Start of Selected excerpt
Skip to main content

Studio

module cleanlab_studio

Python API for Cleanlab Studio.

Some methods here apply to other Cleanlab products (e.g. TLM) that also rely on the Cleanlab Studio client.


class Studio

method __init__

__init__(api_key: 'Optional[str]')

Creates a Cleanlab Studio client.

Args:

  • api_key: You can find your API key on your account page in Cleanlab Studio. Instead of specifying the API key here, you can also log in with cleanlab login on the command-line.

method apply_corrections

apply_corrections(
cleanset_id: 'str',
dataset: 'Any',
keep_excluded: 'bool' = False
) → Any

Applies corrections from a Cleanlab Studio cleanset to your dataset. This function takes in your local copy of the original dataset, as well as the cleanset_id for the cleanset generated from this dataset in the Project web interface. The function returns a copy of your original dataset, where the label column has been substituted with corrected labels that you selected (either manually or via auto-fix) in the Cleanlab Studio web interface Project, and the rows you marked as excluded will be excluded from the returned copy of your original dataset. Corrections should have been made by viewing your Project in the Cleanlab Studio web interface (see Cleanlab Studio web quickstart).

The intended workflow is: create a Project, correct your Dataset automatically/manually in the web interface to generate a Cleanset (cleaned dataset), then call this function to make your original dataset locally look like the current Cleanset.

Args:

  • cleanset_id: ID of cleanset to apply corrections from.
  • dataset: Dataset to apply corrections to. Supported formats include pandas, snowpark, and pyspark DataFrame. Dataset should have the same number of rows as the dataset used to create the project. It should also contain a label column with the same name as the label column for the project.
  • keep_excluded: Whether to retain rows with an “exclude” action. By default these rows will be removed from the dataset.

Returns: A copy of the dataset with corrections applied.


method create_enrichment_project

create_enrichment_project(name: 'str', dataset_id: 'str') → EnrichmentProject

Creates a Cleanlab Studio Enrichment Project.

Args:

  • name (str): Name of the enrichment project to create.
End of Selected excerpt
Start of Data shown
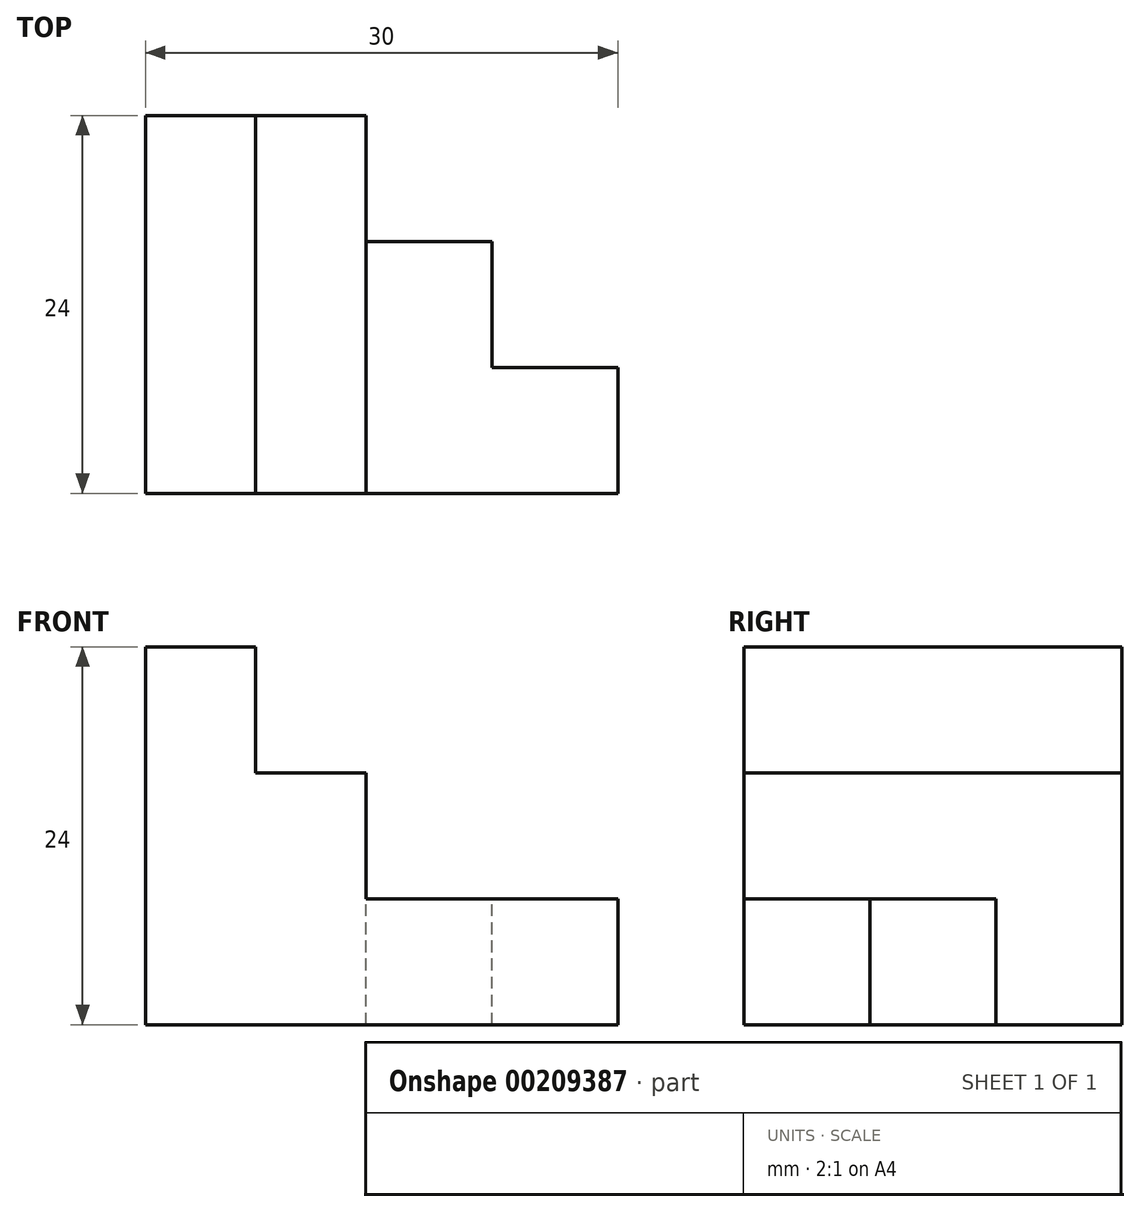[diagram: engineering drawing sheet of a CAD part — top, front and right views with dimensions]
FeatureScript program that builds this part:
End of Data shown
*Tasks to complete*:
[1] From the Cleanlab Studio API page above, extract the passage from "The intended workflow" up to and including "with corrections applied.".
[2] According to the Cleanlab Studio API page, which DataFrame formats does apply_corrections accept for its dataset argument?

*Results by task*:
[1]
The intended workflow is: create a Project, correct your Dataset automatically/manually in the web interface to generate a Cleanset (cleaned dataset), then call this function to make your original dataset locally look like the current Cleanset.

Args:

  • cleanset_id: ID of cleanset to apply corrections from.
  • dataset: Dataset to apply corrections to. Supported formats include pandas, snowpark, and pyspark DataFrame. Dataset should have the same number of rows as the dataset used to create the project. It should also contain a label column with the same name as the label column for the project.
  • keep_excluded: Whether to retain rows with an “exclude” action. By default these rows will be removed from the dataset.

Returns: A copy of the dataset with corrections applied.

[2] It accepts pandas, snowpark, and pyspark DataFrames.